Wed May 25 08:01:32 PDT 2011

On Wed, May 25, 2011 at 7:43 AM, Ger Timmens <Ger.Timmens at adyen.com> wrote:
> We are replicating a 500Gb database from postgresql 8.3 to
> postgresql 9.0 using slony1-2.0.6.
>
> We got the following error in our slon logs during the copy set of
> one of the bigger tables:
>
> CESTERROR  remoteListenThread_1: timeout (300 s) for event selection
>
> The documentation:
>
>    ERROR: remoteListenThread_%d: timeout for event selection
>
>    This means that the listener thread (src/slon/remote_listener.c)
> timed out when trying to determine what events were outstanding for it.
>
>    This could occur because network connections broke, in which
> case restarting the slon might help.
>
>    Alternatively, this might occur because the slon for this node
> has been broken for a long time, and there are an enormous number of
> entries in sl_event on this or other nodes for the node to work
> through, and it is taking more than slon_conf_remote_listen_timeout
> seconds to run the query. In older versions of Slony-I, that
> configuration parameter did not exist; the timeout was fixed at 300
> seconds. In newer versions, you might increase that timeout in the
> slon config file to a larger value so that it can continue to
> completion. And then investigate why nobody was monitoring things
> such that replication broke for such a long time...
>
> Replication seems to continue fine after this error.
> Is it save to continue ?
> Or should we start from scratch ?
> If so what do we have to do to prevent this error from happening again ?

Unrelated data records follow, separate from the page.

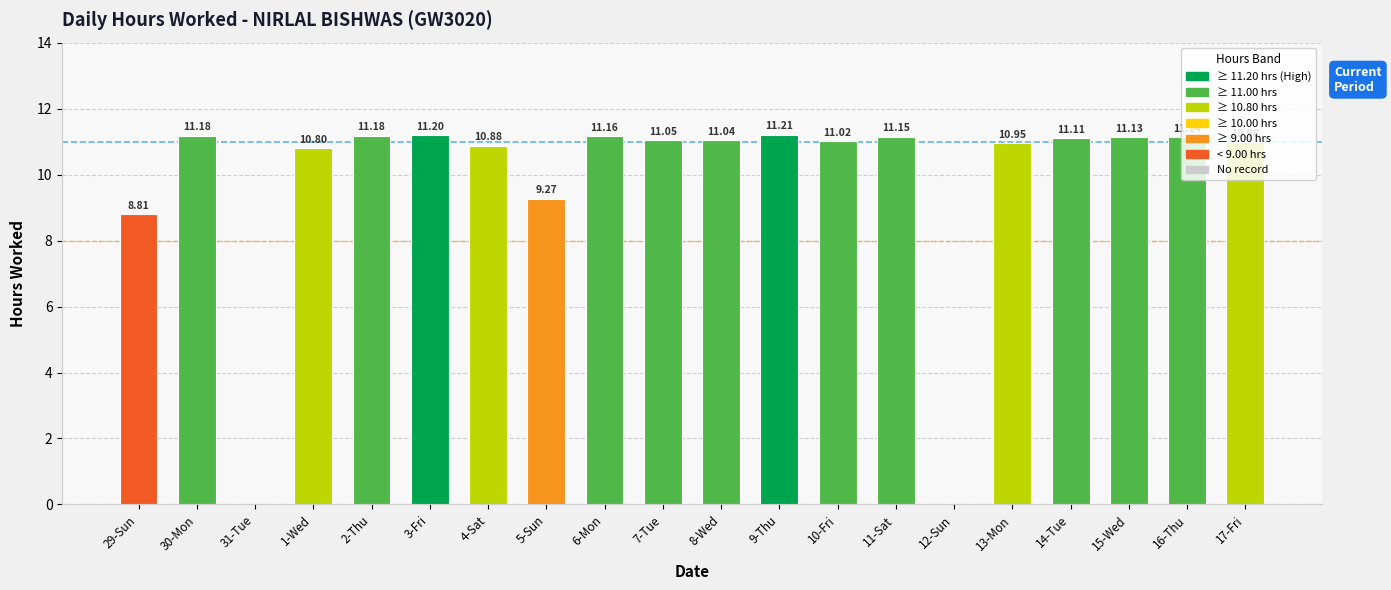

What is the change in value from 29-Sun to 17-Fri?

+2.2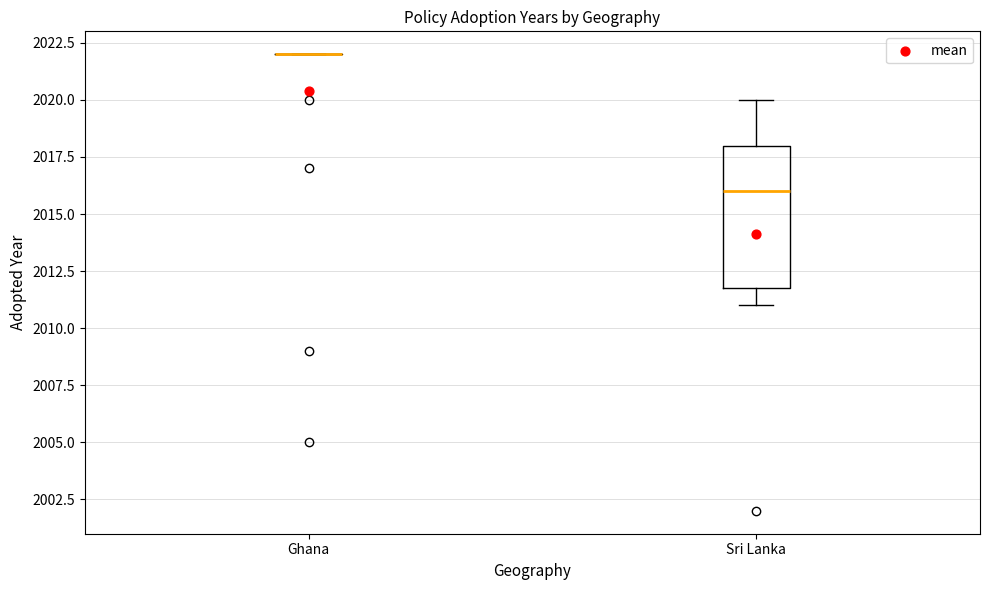

Reading left to right, read every box against the y-axis: the position of its median line, the range the box covers, and the ends of its whiskers. The values are not printed on the chart, so give them approximately, as read against the axis.

Ghana: box collapsed to a line at 2022, whiskers 2022 to 2022
Sri Lanka: median 2016, box 2012 to 2018, whiskers 2011 to 2020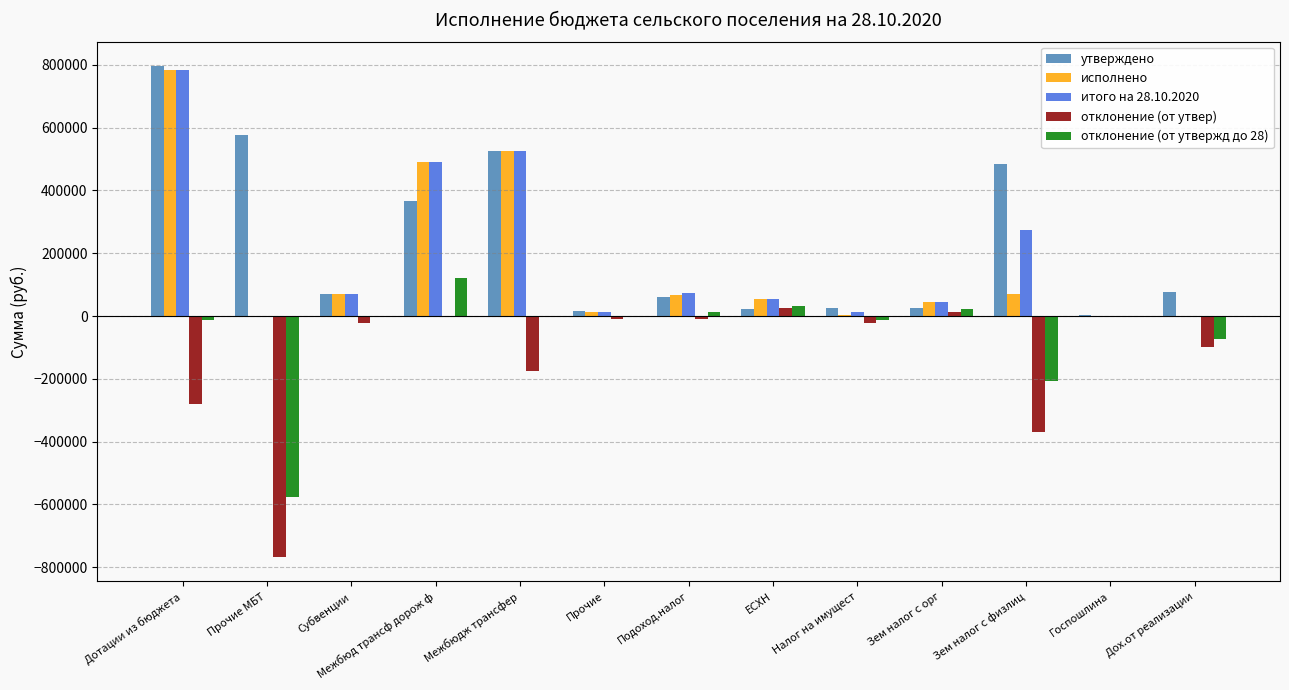

What is the sum of all исполнено values?

2118816.9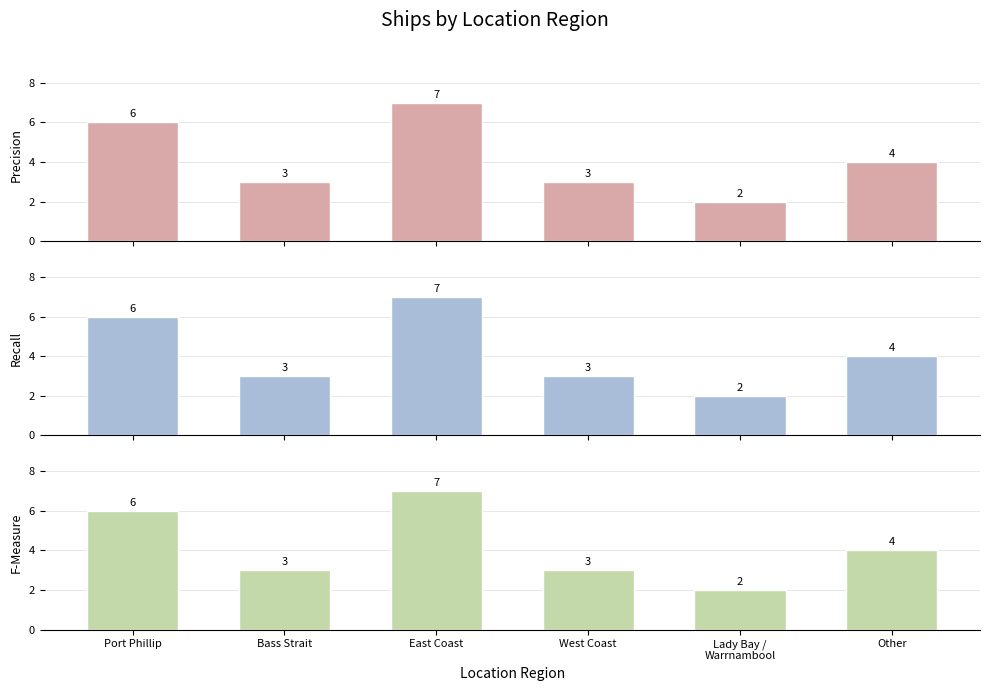

Reading left to right, transcribe all the data shown in this chart.

Precision: 6	3	7	3	2	4
Recall: 6	3	7	3	2	4
F-Measure: 6	3	7	3	2	4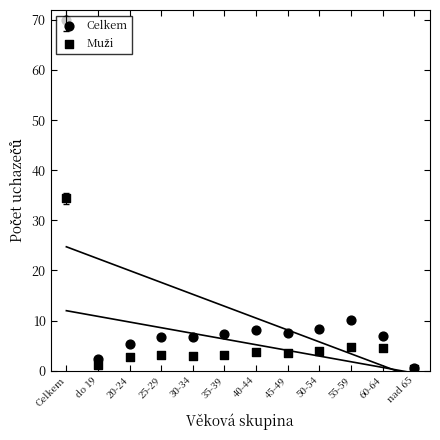

Which series has the largest total across all categories?

Celkem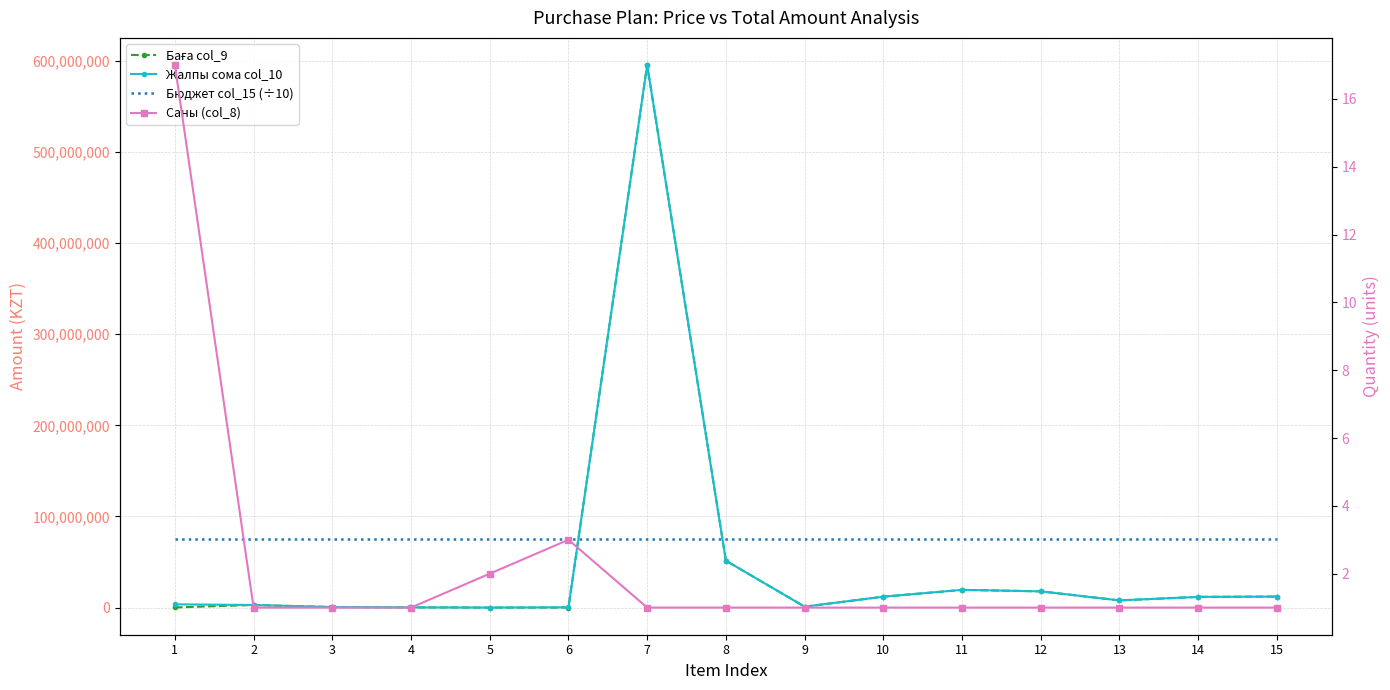

Which label corresponds to the largest value in the chart?

7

Well, the documentation indicates that this error tends to come up for
two reasons:

a) Because there was some sort of network glitch, or
b) Because some kind of misconfiguration left the cluster behind by
some stupendous number of events.

I think you encountered a), since the error didn't persist.

As such, I'd chalk it up to "network glitch," and while there may be
some value in doing a network investigation as to why such things
might be happening to you, it's not particularly important to
replication itself.  You shouldn't have any ongoing problem.